In June 2012 Varese acquired Momentè outright for free. Momentè only played once for Varese in 2011–12 Serie B.
- 2012–13
Momentè played 11 times in the first half of 2012–13 Serie B. On 31 January 2013 he was signed by the third division club Cremonese in temporary deal. The club also released former AlbinoLeffe teammate Leandro Martínez and Roberto Previtali on the same day.
- 2014–15
Momentè returned to AlbinoLeffe, now at the third division, on 1 September 2014, he played one game in 2013–14 Serie B, with substitute appearance.

===Serie C clubs===
In summer 2015 he was signed by Mantova. On 28 January 2016 Momentè left for Bassano Virtus in a temporary deal.
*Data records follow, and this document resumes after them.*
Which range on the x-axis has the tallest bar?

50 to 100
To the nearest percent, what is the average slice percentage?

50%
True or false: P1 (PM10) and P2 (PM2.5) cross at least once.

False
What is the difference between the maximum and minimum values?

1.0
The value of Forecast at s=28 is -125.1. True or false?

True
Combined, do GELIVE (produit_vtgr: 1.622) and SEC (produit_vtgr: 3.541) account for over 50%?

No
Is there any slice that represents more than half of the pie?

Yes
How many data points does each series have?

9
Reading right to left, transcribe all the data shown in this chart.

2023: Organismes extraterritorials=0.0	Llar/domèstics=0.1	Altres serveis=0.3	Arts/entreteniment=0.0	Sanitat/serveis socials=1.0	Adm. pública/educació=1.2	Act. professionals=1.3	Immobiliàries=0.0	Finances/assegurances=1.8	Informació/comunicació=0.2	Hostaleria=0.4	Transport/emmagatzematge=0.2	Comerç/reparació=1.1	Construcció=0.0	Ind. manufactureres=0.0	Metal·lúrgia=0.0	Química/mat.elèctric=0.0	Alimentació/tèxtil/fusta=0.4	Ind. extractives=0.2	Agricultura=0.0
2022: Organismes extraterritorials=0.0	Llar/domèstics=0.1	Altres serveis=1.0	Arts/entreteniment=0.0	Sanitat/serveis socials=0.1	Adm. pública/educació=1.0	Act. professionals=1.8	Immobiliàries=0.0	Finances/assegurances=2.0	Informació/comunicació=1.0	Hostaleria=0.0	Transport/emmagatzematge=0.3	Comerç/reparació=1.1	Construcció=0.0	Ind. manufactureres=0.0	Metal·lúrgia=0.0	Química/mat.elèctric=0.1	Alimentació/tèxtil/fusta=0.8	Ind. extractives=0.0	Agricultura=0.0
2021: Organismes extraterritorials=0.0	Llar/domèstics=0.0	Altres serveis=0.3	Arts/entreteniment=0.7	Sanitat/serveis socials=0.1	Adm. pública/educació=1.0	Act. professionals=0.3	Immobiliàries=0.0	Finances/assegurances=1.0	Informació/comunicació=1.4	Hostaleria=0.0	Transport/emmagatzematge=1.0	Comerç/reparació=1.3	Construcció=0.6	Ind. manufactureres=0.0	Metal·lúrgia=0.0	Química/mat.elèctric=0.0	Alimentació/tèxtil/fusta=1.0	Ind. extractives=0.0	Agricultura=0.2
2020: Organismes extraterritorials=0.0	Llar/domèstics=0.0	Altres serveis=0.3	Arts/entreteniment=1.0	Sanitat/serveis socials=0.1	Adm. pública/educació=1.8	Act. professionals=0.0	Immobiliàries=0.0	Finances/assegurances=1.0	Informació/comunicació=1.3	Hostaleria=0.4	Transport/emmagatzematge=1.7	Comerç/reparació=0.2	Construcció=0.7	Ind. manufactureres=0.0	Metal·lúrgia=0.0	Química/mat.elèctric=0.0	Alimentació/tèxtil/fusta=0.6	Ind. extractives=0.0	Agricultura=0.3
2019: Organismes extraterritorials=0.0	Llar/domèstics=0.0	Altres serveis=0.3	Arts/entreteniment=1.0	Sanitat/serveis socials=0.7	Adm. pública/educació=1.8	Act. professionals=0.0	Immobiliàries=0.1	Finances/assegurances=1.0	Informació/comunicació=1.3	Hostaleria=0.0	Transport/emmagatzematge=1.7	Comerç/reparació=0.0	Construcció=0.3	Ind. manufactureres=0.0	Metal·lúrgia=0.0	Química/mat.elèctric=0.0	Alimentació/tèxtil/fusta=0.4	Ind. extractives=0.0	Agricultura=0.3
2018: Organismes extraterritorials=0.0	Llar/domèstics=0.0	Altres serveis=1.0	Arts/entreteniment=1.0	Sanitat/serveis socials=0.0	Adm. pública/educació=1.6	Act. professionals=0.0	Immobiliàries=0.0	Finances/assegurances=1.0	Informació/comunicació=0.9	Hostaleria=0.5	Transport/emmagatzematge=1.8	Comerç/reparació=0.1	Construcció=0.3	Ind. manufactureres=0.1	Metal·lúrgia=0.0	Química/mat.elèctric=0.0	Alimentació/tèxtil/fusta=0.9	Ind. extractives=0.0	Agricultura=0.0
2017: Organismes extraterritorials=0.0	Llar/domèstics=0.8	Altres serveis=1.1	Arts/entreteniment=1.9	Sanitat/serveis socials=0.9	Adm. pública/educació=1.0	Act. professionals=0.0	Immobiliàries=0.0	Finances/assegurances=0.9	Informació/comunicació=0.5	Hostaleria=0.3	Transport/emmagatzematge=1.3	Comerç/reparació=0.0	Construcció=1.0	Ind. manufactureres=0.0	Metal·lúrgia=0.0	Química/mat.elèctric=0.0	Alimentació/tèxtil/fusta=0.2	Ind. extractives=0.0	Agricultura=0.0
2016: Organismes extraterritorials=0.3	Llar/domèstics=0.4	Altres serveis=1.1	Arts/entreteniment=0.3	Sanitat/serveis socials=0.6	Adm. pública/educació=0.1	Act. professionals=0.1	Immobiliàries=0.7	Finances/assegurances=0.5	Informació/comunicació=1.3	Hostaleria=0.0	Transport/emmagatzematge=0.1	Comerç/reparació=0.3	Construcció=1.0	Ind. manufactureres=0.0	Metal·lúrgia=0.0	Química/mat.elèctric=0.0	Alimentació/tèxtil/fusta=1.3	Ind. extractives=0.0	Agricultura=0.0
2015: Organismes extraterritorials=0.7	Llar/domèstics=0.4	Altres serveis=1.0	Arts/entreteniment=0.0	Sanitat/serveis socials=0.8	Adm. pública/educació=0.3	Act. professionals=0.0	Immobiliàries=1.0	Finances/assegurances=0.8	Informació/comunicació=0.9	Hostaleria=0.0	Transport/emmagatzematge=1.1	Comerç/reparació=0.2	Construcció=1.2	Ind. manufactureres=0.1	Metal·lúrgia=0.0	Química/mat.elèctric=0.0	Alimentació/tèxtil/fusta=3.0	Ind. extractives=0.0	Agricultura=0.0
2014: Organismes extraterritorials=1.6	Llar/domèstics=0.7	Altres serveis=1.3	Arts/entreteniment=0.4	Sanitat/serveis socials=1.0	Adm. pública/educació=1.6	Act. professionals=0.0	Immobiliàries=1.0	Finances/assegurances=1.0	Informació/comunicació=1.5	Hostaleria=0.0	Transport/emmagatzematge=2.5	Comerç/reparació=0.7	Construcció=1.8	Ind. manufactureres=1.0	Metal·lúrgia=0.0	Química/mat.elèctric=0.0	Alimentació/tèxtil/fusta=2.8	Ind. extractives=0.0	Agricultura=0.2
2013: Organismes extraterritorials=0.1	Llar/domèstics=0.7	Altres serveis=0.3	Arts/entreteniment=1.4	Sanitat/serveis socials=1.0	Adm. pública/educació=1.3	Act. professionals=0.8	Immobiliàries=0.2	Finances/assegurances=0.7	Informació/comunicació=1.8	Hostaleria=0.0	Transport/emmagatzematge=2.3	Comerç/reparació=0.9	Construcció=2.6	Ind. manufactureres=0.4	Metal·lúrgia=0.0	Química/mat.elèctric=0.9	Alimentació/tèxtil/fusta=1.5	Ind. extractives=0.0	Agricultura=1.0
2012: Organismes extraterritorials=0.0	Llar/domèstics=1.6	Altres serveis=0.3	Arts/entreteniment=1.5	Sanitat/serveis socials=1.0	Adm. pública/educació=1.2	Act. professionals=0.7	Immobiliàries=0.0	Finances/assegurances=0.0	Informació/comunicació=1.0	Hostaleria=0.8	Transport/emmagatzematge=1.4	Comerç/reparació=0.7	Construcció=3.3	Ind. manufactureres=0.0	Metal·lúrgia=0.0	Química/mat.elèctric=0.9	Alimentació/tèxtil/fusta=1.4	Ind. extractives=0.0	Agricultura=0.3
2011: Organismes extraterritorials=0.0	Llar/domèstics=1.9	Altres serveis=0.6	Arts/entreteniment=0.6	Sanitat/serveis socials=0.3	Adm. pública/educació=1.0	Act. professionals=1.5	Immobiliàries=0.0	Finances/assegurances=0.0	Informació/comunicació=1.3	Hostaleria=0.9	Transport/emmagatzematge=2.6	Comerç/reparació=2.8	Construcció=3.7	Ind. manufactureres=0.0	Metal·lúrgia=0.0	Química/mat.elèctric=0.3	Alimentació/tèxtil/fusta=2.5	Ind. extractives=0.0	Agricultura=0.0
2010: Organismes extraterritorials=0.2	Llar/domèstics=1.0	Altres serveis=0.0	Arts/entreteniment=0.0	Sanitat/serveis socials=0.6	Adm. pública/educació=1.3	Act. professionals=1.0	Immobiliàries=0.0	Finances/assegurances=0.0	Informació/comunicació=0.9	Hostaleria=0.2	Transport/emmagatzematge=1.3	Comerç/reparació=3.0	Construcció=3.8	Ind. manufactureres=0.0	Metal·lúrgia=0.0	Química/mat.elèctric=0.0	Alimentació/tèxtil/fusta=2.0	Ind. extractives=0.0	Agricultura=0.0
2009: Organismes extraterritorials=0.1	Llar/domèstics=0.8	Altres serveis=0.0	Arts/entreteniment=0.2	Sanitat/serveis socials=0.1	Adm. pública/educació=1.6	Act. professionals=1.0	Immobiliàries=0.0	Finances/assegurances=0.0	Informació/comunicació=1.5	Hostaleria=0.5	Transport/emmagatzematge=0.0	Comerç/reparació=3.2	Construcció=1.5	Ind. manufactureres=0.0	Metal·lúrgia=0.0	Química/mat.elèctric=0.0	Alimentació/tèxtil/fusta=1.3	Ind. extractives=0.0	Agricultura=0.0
On 31 August 2016 Momentè was signed by Ancona. On 26 July 2017 Momentè was signed by Modena. On 8 February 2019, he signed with Pistoiese. On 14 July 2019, he joined Pianese. On 31 January 2020, he moved to Gozzano. On 11 February 2021, he returned to Pistoiese.

===Serie D===
On 24 August 2021, he signed with Serie D club Cjarlins Muzane.

===International career===
Momentè capped for Italy youth teams from 2003 to 2006. He played for Italy in 2006 UEFA European Under-19 Football Championship qualification, which he scored 1 of the 3 Italian goals. Italy finished as the 3rd and failed to qualify for the elite qualification.

He also scored a goal in an unofficial friendly against Italy senior team in October 2004. Momentè received his last call-up in May 2006 from Italy U18 (de facto U20 B team) along with Giacomo Bindi and Domenico Germinale, for the match on 31 May, all as overage player. The unofficial match Azzurrini won Juniores Best XI 3–1, the two Inter strikers scored 1 goal each. (The U19 team [de facto U20] was against Serie D Best XI on the next day and both teams (U18/19) filled with players that no longer eligible to 2007 U19 Euro and the team eliminated from 2006 edition. Both team also coached by Paolo Berrettini.)